Original features include the basalt exterior, exterior columns, fireplace, entry staircase, and a foundation 18 inches thick.

The Rose House

188 S. Ridge

In 1938, Carl and Ivo Nation did away with the garden space north of their home at 190 and built a modern Colonial Revival at 188 South Ridge. Ivo’s nephew, a dentist named Dr. Miller, recalled to later owners that his aunt Ivo was tired of the mess of the coal fireplace and other things in her old outdated home. She was ready for a change. In her new home she omitted the fireplace that is usually a given in Colonial Revivals of the time, opting instead for a window on the south wall. In sharp contrast to 190’s heavier shellacked gum wood trim and Craftsman interior, the slim white painted woodwork and arched doorways (even in the basement) were fresh and stylish. By 1938 the Nations were no longer in the grocery business at the Sanitary Grocers, corner of Shoup and A streets. Carl was selling insurance from a home office in the front bedroom of 188. Carl died in 1947 and by 1949 the home belonged to Victor and Oneita Austin. The Austins lived at 188 until Victor’s death, after which Oneita kept it as a rental. Explosive growth came to Idaho Falls with the AEC site starting in the 1950’s. These transplants made up most of the renters in the ensuing years, including JW and Carrie Rogers, who had come from Oakridge Tennessee. They rented the house in 1967, eventually purchasing it from Mrs. Austin in 1972. The Rogers were the longest residents of the home – 50 years – raising their two daughters Susannah and Amanda and retiring here. Carrie, more commonly known as Betty Jo, was an avid gardener whose beds are in constant bloom spring through fall. JW died in 2012 and Betty Jo is busy planting gardens at her new home near her daughter Susannah, in Russellville, Kentucky.
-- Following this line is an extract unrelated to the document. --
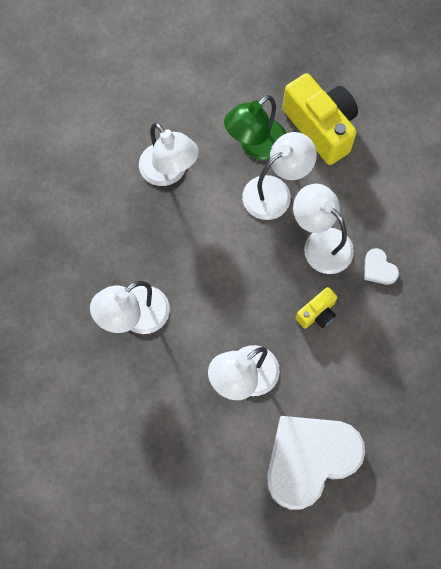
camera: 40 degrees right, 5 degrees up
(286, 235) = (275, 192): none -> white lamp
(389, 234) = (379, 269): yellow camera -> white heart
This home is a true preservation and is the work of Bill Bauer, Stephanie Rose, and Stephanie’s parents. The family calls the home Betty Jo in honor of Betty Jo Rogers, who long lived in and loved the house.

The Barn on 1st

3934 1st Street

The barn was built in the 1930s for horses and cows. It was reportedly built by the same crew that worked on what is now Ammon Elementary; when work was caught up on the school, they would work on the barn, and vice versa.

The barn is being finished as an event center. The cupolas are original, as are the walls. One of the most stunning features is the barrel-vaulted ceiling in the upstairs loft. The owners also have and are restoring one of the original weathervanes, a tin horse that nods to the barn’s original use.

The Westergard House

5119 E. Hansen in Iona

The Craftsman home was built in 1911 and was one of the finest homes of its time in the village of Iona. The original owner was Thomas Nixon.

Original features include original millwork, windows, floors, and built-ins. The stained glass was bought in Denver and delivered to the home via handcart.